■ Exercise goal ■
Show each line of the material below that contains the word "there".
*** The data ***
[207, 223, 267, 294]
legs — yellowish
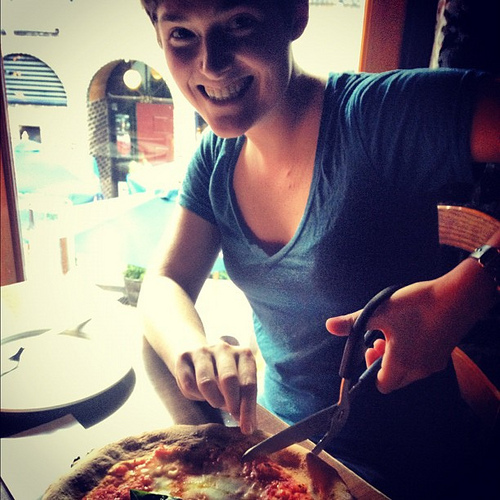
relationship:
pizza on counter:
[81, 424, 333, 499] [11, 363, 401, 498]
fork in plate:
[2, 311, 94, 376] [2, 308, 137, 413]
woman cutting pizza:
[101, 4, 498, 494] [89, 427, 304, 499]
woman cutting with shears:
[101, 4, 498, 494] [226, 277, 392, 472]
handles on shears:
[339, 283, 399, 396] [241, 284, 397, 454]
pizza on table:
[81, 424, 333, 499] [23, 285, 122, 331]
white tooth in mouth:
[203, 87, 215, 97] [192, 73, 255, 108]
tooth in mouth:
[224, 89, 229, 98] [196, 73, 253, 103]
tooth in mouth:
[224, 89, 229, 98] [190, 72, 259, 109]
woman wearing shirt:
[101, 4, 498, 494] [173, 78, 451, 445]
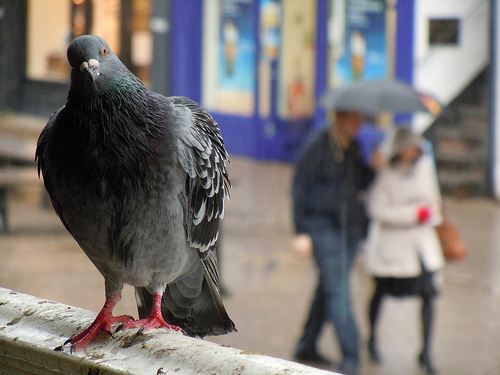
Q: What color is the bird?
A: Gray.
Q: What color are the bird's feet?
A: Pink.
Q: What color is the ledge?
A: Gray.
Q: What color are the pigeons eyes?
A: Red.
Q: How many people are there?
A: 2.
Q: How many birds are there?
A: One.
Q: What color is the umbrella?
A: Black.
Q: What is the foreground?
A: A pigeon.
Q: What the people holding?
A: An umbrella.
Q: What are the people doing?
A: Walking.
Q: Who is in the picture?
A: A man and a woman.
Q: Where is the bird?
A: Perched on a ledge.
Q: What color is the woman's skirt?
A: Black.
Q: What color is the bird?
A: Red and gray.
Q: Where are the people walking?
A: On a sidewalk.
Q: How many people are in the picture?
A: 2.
*** End of The data ***
*** The data ***
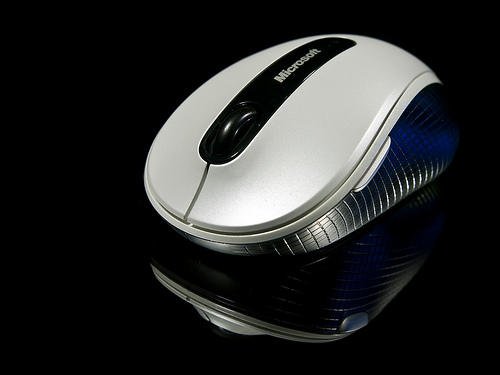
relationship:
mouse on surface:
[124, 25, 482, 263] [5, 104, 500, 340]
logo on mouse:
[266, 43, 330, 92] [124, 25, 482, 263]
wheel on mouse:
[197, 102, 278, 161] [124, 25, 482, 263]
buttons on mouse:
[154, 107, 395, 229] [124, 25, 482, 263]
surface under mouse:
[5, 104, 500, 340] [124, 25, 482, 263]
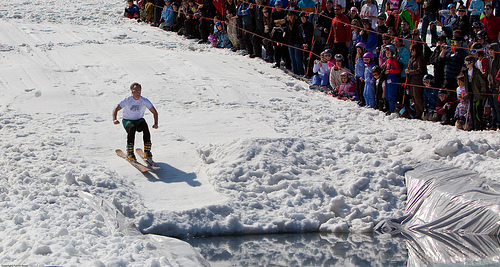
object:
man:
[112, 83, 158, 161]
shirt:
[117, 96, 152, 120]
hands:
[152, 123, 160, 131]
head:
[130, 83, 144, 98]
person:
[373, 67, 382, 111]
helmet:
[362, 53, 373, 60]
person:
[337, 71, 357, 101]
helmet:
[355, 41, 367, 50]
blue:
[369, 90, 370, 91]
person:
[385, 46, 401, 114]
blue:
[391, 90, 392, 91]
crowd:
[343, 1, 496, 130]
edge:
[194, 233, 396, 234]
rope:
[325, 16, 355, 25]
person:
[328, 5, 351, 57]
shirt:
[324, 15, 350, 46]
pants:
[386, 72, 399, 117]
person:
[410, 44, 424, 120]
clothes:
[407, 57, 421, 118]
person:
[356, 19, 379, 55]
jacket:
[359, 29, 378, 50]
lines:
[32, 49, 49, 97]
*** End of The data ***
■ Answer area ■
Q: How many people are there?
Q: How many birds are there?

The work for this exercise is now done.